Actionable Steps for Long COVID Patients
- Stop pushing. The single most important intervention is strict pacing within your current energy envelope. Track activity in 30 minute blocks.
- Start the OTC stabilization stack: cetirizine 10 mg in the morning, famotidine 20 mg twice daily, magnesium glycinate 400 mg at night, electrolytes with 1 to 2 grams of sodium daily.
- Get the right workup ordered: tryptase, full thyroid, hs-CRP, ferritin, fibrinogen, D-Dimer, and a 10 minute lean test.

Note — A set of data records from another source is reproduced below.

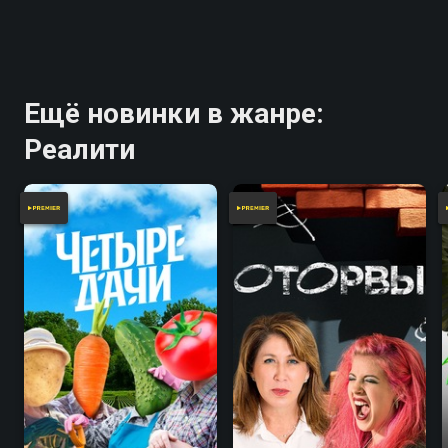
Ещё новинки в жанре:
Реалити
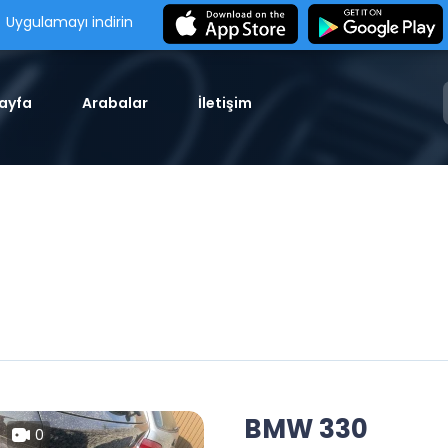
Uygulamayı indirin
ayfa
Arabalar
İletişim
BMW 330
0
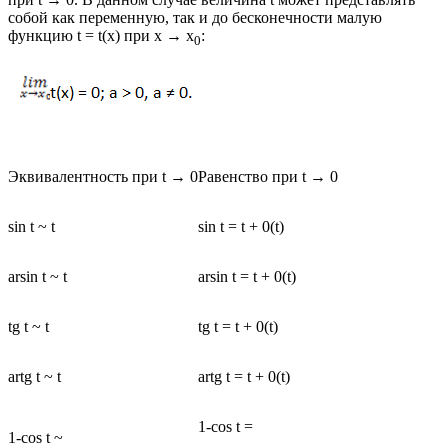
собой как переменную, так и до бесконечности малую
функцию t = t(x) при x → x
:
0
Эквивалентность при t → 0
Равенство при t → 0
sin t ~ t
sin t = t + 0(t)
arsin t ~ t
arsin t = t + 0(t)
tg t ~ t
tg t = t + 0(t)
artg t ~ t
artg t = t + 0(t)
1-cos t =
1-cos t ~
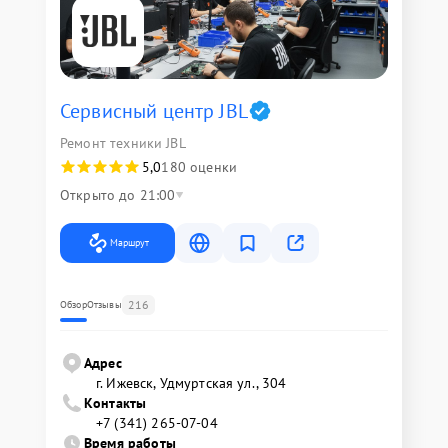
Сервисный центр JBL
Ремонт техники JBL
5,0
180 оценки
Открыто до 21:00
Маршрут
216
Обзор
Отзывы
Адрес
г. Ижевск, Удмуртская ул., 304
Контакты
+7 (341) 265-07-04
Время работы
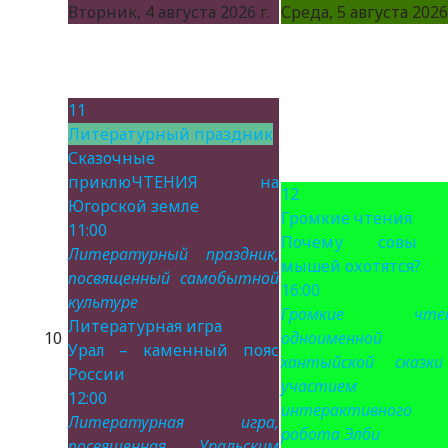
Вторник, 4 августа 2026 г.
Среда, 5 августа 2026 
11
Литературный праздник
Сказочные
приклюЧТЕНИЯ на
12
Югорской земле
Громкие чтения
11:00
Почему совы 
Литературный праздник,
мышей охотятся?
посвященный самобытной
16:00
культуре
Громкие чтен
Литературная игра
10
одноименной
Урал – каменный пояс
хантыйской сказк
России
участием
12:00
интерактивного
Литературная игра,
робота Элби
посвященная Уральским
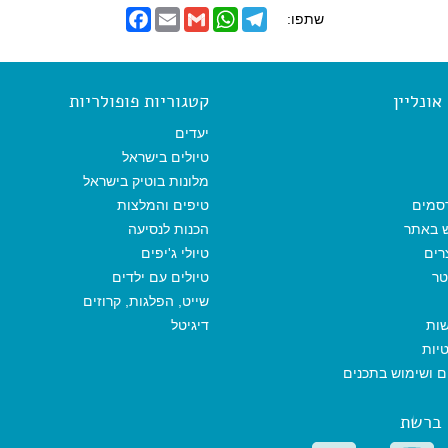
F
E
G
W
T
שתפו:
a
m
m
h
e
c
a
a
a
l
e
i
i
t
e
b
l
l
s
g
o
A
r
ונליין
קטגוריות פופולריות
o
p
a
k
p
m
יעדים
טיולים בישראל
מלונות בוטיק בישראל
סמים
טיפים והמלצות
ש באתר
הכנות לנסיעה
רים
טיולי ג'יפים
טר
טיולים עם ילדים
שייט, הפלגות, קרוזים
שות
דיגיטל
יות
ים ושימוש בתכנים
 ברשת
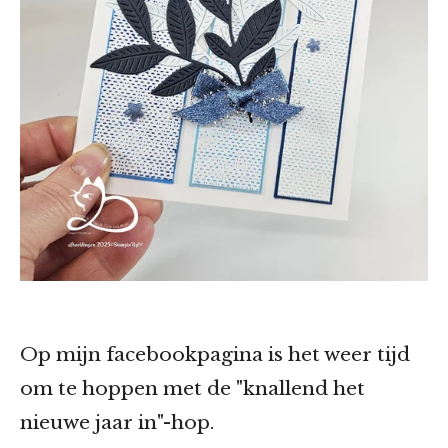
Op mijn facebookpagina is het weer tijd
om te hoppen met de "knallend het
nieuwe jaar in"-hop.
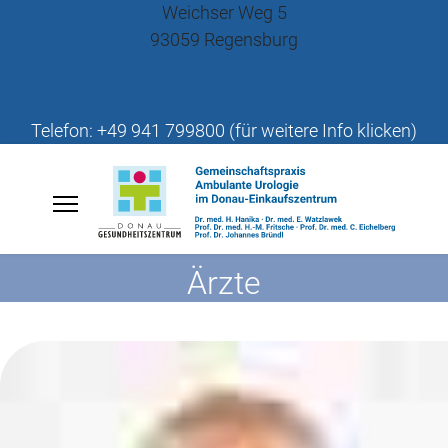
Weichser Weg 5
93059 Regensburg
Weitere Infos zur Praxis
Telefon: +49 941 799800 (für weitere Info klicken)
Ärzte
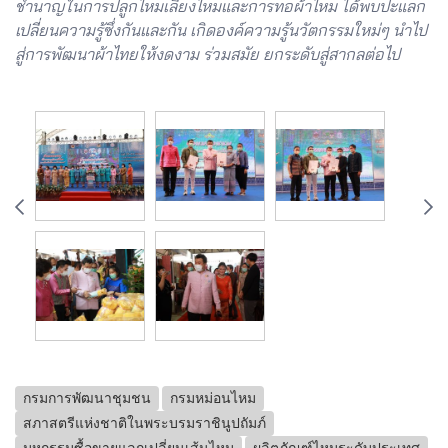
ชำนาญในการปลูกไหมเลี้ยงไหมและการทอผ้าไหม ได้พบปะแลก
เปลี่ยนความรู้ซึ่งกันและกัน เกิดองค์ความรู้นวัตกรรมใหม่ๆ นำไป
สู่การพัฒนาผ้าไทยให้งดงาม ร่วมสมัย ยกระดับสู่สากลต่อไป
กรมการพัฒนาชุมชน
กรมหม่อนไหม
สภาสตรีแห่งชาติในพระบรมราชินูปถัมภ์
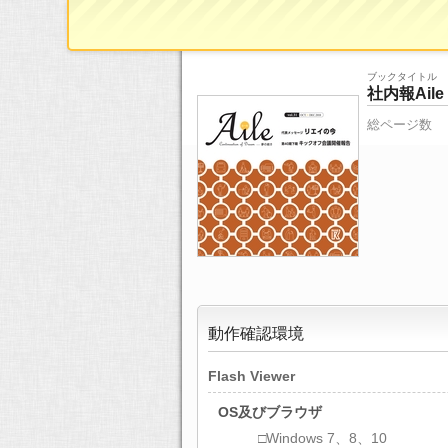
ブックタイトル
社内報Aile v
総ページ数
動作確認環境
Flash Viewer
OS及びブラウザ
□Windows 7、8、10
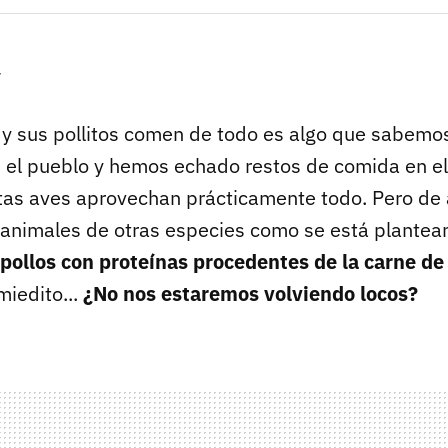
r
s y sus pollitos comen de todo es algo que sabemo
 el pueblo y hemos echado restos de comida en el 
as aves aprovechan prácticamente todo. Pero de 
 animales de otras especies como se está plantean
 pollos con proteínas procedentes de la carne de
miedito...
¿No nos estaremos volviendo locos?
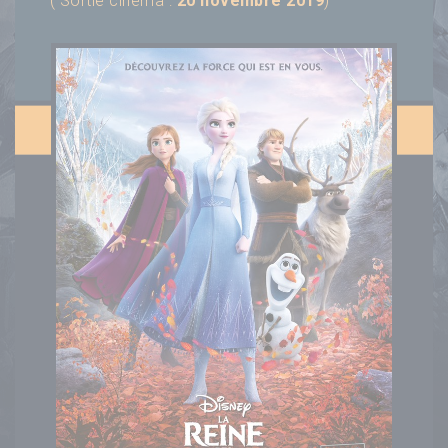
( Sortie cinéma :
20 novembre 2019
)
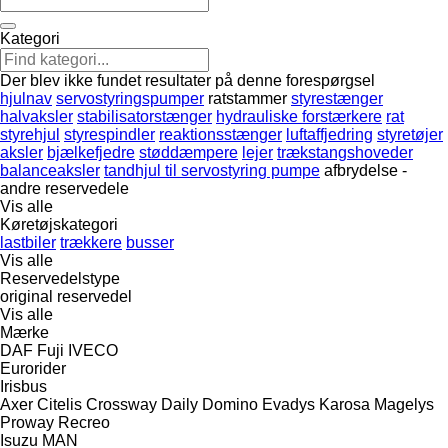
Kategori
Der blev ikke fundet resultater på denne forespørgsel
hjulnav
servostyringspumper
ratstammer
styrestænger
halvaksler
stabilisatorstænger
hydrauliske forstærkere
rat
styrehjul
styrespindler
reaktionsstænger
luftaffjedring
styretøjer
aksler
bjælkefjedre
støddæmpere
lejer
trækstangshoveder
balanceaksler
tandhjul til servostyring pumpe
afbrydelse -
andre reservedele
Vis alle
Køretøjskategori
lastbiler
trækkere
busser
Vis alle
Reservedelstype
original reservedel
Vis alle
Mærke
DAF
Fuji
IVECO
Eurorider
Irisbus
Axer
Citelis
Crossway
Daily
Domino
Evadys
Karosa
Magelys
Proway
Recreo
Isuzu
MAN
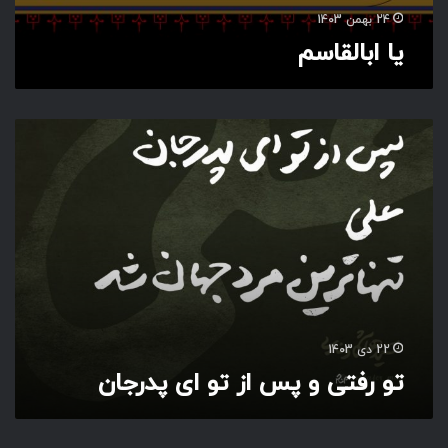
24 بهمن 1403
یا ابالقاسم
ت
و
ر
ف
ت
ی
و
پ
س
ا
ز
22 دی 1403
ت
تو رفتی و پس از تو ای پدرجان
و
ا
ی
پ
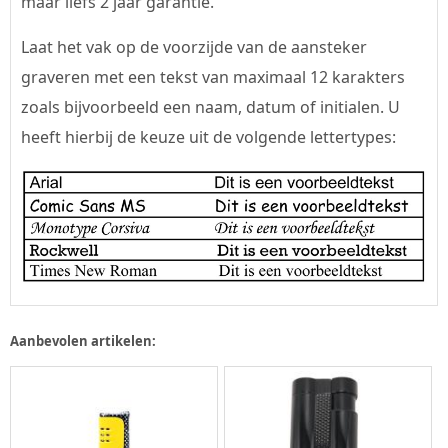
maar liefs 2 jaar garantie.
Laat het vak op de voorzijde van de aansteker
graveren met een tekst van maximaal 12 karakters
zoals bijvoorbeeld een naam, datum of initialen. U
heeft hierbij de keuze uit de volgende lettertypes:
Aanbevolen artikelen:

- Find a physician who believes you. The single biggest predictor of recovery is having a doctor who treats Long COVID as a real biomedical condition, not a psychiatric one.
Scientific References
- Davis, H. E., et al. (2023). Long COVID: major findings, mechanisms and recommendations. Nature Reviews Microbiology, 21, 133-146.
- Naviaux, R. K. (2014). Metabolic features of the cell danger response. Mitochondrion, 16, 7-17.
- Pretorius, E., et al. (2021). Persistent clotting protein pathology in Long COVID/Post-Acute Sequelae of COVID-19 (PASC) is accompanied by increased levels of antiplasmin. Cardiovascular Diabetology, 20, 172.
- Bonilla, H., et al. (2023). Therapeutic Trials for Long COVID-19: A Call to Action From the Researchers and Clinicians Treating Patients. Frontiers in Immunology, 14, 1129459.
- Vernino, S., et al. (2021). Postural tachycardia syndrome (POTS): State of the science and clinical care from a 2019 NIH Expert Consensus Meeting. Autonomic Neuroscience, 235, 102828.
Conclusion
You are not broken forever. But you cannot push through this. You have to manage through it.